» EXERCISE TEXT
+++
The existing YOLOv4-based detection methods can detect the selected objects very well. However, most of these methods are oriented to simple objects, and perform poorly in complex fabric images. After analysis, we believe that an excellent fabric defect detection method should at least consider the following issues.

  • Small defects occupy a small proportion on large-scale feature maps and are easily ignored. Thus, too much information should not be lost during network propagation.
  • Due to the variety of backgrounds in fabric images and unclear distinctions between categories, the model needs to be more sensitive to global context information and be able to focus on important defect information instead of background.
  • The semantic misalignment between feature maps at different levels may lead to information loss or redundancy, thereby affecting the accuracy and robustness of object detection.
+++
» SUPPLIED INFORMATION
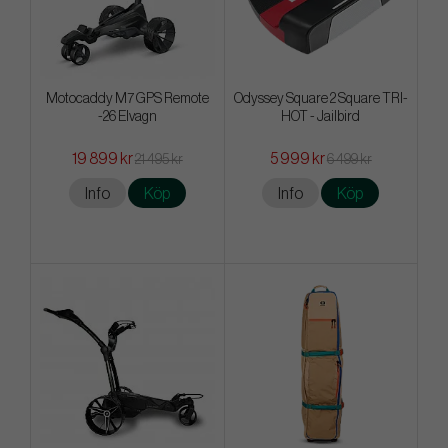
Motocaddy M7 GPS Remote
Odyssey Square 2 Square TRI-
-26 Elvagn
HOT - Jailbird
19 899 kr
5 999 kr
21 495 kr
6 499 kr
Info
Köp
Info
Köp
+++
» REQUIRED ACTION
Shorten the paragraph in the fabric defect detection text that begins "The existing YOLOv4-based detection methods" while keeping its main facts.

» EXERCISE SOLUTION
YOLOv4-based detection methods detect selected objects well, but most are oriented to simple objects and perform poorly on complex fabric images. After analysis, we believe a good fabric defect detection method should consider at least the following issues.